- Job
Give the data again exactly as written, without any of its pictures.

──────────

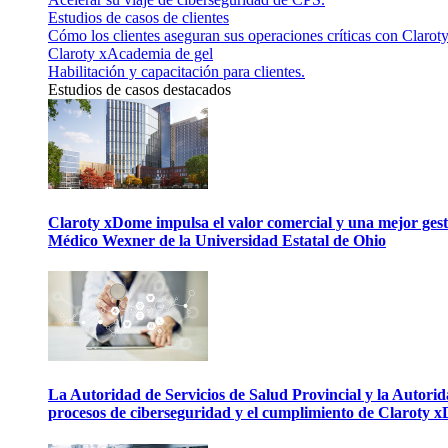
Estudios de casos de clientes
Cómo los clientes aseguran sus operaciones críticas con Claroty
Claroty xAcademia de gel
Habilitación y capacitación para clientes.
Estudios de casos destacados
Claroty xDome impulsa el valor comercial y una mejor gesti
Médico Wexner de la Universidad Estatal de Ohio
La Autoridad de Servicios de Salud Provincial y la Autori
procesos de ciberseguridad y el cumplimiento de Claroty 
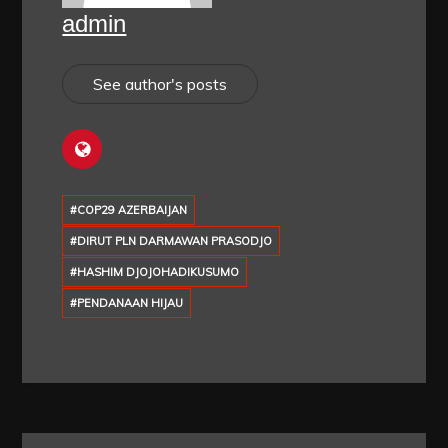
admin
See author's posts
#COP29 AZERBAIJAN
#DIRUT PLN DARMAWAN PRASODJO
#HASHIM DJOJOHADIKUSUMO
#PENDANAAN HIJAU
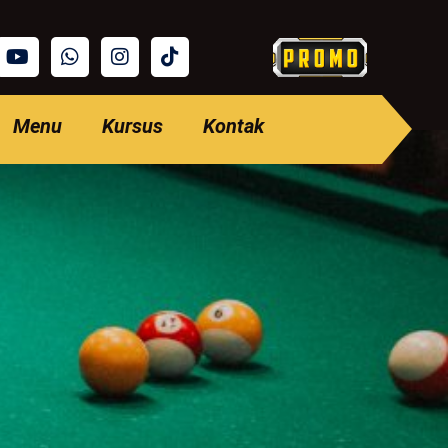
Menu
Kursus
Kontak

──────────

- Solved exercise
Estudios de casos de clientes
Cómo los clientes aseguran sus operaciones críticas con Claroty
Claroty xAcademia de gel
Habilitación y capacitación para clientes.
Estudios de casos destacados
Claroty xDome impulsa el valor comercial y una mejor gesti
Médico Wexner de la Universidad Estatal de Ohio
La Autoridad de Servicios de Salud Provincial y la Autori
procesos de ciberseguridad y el cumplimiento de Claroty 
admin
See author's posts
#COP29 AZERBAIJAN
#DIRUT PLN DARMAWAN PRASODJO
#HASHIM DJOJOHADIKUSUMO
#PENDANAAN HIJAU
Menu
Kursus
Kontak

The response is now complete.